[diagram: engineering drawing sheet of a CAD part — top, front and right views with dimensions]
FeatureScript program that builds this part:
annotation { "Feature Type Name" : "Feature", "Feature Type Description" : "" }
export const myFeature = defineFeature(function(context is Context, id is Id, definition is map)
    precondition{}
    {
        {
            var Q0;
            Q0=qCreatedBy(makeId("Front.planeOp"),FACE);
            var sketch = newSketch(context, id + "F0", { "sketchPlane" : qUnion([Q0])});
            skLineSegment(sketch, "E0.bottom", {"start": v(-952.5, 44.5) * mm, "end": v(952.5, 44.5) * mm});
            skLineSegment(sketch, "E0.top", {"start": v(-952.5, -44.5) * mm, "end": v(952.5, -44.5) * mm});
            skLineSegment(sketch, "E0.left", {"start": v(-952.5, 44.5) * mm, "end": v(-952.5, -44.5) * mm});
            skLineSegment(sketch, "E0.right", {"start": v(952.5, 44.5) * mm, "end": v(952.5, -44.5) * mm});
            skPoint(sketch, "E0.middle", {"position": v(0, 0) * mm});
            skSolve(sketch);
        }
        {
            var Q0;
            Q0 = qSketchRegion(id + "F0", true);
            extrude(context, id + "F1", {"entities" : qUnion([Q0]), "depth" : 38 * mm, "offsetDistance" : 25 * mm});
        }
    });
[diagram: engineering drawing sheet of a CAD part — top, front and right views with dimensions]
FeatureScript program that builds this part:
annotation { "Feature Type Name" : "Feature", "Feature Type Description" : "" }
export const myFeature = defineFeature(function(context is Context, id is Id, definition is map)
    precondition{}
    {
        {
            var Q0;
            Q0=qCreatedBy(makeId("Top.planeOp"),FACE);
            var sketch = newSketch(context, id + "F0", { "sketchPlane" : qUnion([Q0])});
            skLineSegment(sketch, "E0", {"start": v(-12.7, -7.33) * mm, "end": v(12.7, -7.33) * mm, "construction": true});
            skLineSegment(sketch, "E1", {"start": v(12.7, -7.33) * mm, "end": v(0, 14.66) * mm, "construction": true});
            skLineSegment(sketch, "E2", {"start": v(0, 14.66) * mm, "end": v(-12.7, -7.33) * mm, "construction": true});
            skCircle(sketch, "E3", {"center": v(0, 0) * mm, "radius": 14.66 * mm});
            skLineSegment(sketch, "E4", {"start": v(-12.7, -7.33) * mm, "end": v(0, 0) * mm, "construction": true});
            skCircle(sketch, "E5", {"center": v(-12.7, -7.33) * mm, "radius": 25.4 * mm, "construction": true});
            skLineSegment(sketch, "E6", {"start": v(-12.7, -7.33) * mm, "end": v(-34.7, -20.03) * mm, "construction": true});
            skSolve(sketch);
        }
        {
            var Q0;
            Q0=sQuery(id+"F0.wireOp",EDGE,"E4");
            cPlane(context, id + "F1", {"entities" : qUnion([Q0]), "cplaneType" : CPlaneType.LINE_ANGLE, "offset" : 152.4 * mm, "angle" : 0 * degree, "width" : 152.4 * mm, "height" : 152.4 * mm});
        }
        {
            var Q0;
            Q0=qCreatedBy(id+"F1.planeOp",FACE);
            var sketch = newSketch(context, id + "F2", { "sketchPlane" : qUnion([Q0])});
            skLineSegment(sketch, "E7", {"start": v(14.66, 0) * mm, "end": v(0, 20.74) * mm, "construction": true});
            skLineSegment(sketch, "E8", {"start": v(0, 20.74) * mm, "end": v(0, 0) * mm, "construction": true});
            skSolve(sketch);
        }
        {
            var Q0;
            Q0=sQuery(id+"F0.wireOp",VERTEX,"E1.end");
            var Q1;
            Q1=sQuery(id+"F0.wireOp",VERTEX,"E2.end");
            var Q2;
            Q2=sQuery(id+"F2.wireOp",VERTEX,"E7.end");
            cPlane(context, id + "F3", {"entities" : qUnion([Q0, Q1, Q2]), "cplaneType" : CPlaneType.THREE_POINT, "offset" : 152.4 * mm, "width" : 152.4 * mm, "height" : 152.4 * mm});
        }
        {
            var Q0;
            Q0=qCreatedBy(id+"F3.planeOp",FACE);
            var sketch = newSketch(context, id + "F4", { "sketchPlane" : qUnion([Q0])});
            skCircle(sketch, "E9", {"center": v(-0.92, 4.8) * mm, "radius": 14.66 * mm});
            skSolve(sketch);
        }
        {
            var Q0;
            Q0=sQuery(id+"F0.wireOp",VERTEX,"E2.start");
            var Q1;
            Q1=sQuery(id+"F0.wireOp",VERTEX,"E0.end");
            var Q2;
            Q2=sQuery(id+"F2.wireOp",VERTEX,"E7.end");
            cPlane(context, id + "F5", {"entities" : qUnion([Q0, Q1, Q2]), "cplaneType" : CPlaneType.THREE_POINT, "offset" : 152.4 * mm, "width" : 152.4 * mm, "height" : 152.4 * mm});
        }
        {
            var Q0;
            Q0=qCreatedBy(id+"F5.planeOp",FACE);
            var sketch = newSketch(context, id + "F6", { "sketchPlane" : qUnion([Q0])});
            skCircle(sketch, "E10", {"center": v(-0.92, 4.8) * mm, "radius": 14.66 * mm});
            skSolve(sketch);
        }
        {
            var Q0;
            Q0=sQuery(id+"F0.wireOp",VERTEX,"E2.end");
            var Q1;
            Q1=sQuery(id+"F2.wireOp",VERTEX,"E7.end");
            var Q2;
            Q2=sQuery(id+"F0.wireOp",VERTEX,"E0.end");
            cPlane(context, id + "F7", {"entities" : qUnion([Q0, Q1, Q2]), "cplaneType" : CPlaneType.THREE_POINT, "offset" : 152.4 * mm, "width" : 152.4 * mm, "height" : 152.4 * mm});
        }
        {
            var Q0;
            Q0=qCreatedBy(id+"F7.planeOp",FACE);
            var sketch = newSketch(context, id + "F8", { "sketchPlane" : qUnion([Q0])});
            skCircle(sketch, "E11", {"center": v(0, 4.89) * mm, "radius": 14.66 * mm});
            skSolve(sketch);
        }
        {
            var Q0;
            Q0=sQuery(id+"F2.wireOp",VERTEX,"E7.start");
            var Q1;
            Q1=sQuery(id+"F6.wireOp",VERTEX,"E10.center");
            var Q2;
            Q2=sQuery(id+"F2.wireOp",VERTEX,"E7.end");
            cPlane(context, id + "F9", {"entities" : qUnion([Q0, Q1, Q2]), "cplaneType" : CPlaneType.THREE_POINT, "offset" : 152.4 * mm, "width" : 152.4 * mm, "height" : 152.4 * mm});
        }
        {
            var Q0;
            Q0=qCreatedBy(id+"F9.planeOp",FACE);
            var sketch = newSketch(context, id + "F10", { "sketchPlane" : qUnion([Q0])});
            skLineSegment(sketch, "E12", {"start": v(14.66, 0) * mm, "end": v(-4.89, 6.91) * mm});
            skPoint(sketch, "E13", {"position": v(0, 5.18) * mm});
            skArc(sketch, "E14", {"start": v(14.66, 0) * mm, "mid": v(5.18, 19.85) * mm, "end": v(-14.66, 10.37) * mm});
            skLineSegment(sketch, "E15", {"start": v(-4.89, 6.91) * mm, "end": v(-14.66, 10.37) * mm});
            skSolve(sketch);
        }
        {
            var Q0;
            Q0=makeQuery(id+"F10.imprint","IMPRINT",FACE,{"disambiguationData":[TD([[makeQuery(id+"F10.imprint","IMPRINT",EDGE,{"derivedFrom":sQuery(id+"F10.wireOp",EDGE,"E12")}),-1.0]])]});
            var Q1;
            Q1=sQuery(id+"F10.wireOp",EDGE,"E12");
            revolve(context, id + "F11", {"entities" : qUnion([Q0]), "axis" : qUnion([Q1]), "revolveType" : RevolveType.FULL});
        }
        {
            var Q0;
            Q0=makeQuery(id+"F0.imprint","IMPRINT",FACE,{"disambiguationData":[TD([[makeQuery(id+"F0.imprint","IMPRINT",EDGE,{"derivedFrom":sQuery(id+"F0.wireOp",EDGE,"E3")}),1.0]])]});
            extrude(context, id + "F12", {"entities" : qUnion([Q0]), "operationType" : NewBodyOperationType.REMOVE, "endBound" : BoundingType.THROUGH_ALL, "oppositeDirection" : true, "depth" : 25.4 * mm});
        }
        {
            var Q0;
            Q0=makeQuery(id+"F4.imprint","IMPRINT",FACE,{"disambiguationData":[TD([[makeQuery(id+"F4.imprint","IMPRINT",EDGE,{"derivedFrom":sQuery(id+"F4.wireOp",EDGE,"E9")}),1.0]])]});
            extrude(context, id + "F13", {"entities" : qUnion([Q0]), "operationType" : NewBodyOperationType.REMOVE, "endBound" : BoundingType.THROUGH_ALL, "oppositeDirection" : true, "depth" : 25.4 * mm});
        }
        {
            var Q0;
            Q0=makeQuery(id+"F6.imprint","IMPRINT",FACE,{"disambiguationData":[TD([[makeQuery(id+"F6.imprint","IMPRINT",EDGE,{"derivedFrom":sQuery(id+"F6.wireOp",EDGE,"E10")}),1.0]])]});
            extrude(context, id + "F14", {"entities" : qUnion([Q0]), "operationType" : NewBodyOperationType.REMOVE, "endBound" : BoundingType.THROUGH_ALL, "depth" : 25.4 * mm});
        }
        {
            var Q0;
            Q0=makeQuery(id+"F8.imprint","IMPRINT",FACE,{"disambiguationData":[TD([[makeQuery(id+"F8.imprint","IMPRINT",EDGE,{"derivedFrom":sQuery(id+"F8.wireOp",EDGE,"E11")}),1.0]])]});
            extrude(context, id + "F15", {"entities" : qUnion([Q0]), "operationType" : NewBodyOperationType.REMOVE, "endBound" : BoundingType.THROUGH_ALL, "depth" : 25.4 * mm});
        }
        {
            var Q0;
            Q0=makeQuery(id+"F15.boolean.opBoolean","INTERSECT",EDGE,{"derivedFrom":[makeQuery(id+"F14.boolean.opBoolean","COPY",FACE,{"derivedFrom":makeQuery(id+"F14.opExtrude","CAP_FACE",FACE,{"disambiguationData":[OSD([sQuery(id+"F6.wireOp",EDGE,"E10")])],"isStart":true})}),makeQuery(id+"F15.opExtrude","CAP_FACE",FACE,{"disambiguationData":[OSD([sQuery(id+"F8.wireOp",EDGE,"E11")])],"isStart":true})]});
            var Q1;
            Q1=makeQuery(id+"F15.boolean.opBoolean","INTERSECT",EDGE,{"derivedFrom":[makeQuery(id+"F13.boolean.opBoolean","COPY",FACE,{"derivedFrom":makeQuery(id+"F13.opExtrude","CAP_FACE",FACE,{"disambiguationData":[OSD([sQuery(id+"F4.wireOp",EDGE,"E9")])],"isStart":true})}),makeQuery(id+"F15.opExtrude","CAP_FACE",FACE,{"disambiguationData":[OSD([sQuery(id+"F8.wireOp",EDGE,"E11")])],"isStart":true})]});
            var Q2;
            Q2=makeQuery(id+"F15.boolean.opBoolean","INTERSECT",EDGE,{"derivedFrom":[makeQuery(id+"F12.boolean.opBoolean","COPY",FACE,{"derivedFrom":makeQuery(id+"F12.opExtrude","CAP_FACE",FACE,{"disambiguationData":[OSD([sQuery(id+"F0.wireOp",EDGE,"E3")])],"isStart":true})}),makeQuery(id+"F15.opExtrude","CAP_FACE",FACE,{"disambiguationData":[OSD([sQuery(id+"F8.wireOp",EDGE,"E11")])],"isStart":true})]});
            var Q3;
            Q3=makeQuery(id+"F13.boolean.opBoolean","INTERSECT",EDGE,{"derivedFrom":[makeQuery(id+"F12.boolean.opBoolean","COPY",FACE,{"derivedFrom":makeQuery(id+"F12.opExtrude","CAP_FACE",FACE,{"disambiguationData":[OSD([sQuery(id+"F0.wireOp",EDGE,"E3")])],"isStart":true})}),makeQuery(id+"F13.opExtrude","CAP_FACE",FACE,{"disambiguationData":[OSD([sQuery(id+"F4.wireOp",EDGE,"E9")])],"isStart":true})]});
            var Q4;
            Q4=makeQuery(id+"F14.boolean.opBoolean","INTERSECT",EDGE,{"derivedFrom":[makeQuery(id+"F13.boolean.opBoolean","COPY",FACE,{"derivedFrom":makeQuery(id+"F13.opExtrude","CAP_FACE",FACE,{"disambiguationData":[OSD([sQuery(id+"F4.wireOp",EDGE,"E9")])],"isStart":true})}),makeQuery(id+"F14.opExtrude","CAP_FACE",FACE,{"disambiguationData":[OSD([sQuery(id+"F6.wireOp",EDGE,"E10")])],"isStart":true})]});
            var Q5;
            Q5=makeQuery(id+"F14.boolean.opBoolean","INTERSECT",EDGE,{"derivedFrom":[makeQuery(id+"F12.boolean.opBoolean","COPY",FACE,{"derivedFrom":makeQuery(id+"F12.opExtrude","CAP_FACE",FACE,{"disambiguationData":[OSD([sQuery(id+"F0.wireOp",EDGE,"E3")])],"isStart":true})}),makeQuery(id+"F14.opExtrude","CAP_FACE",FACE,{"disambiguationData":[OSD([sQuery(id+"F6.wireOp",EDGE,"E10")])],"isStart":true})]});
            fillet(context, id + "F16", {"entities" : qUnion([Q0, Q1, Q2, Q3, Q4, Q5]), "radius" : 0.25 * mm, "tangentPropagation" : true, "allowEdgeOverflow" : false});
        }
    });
******
WHAT YOU NEED TO DO —
Please find each line above that contains the string "makeId" and copy it out in full. Case counts.

SOLVED EXERCISE —
            Q0=qCreatedBy(makeId("Front.planeOp"),FACE);
            Q0=qCreatedBy(makeId("Top.planeOp"),FACE);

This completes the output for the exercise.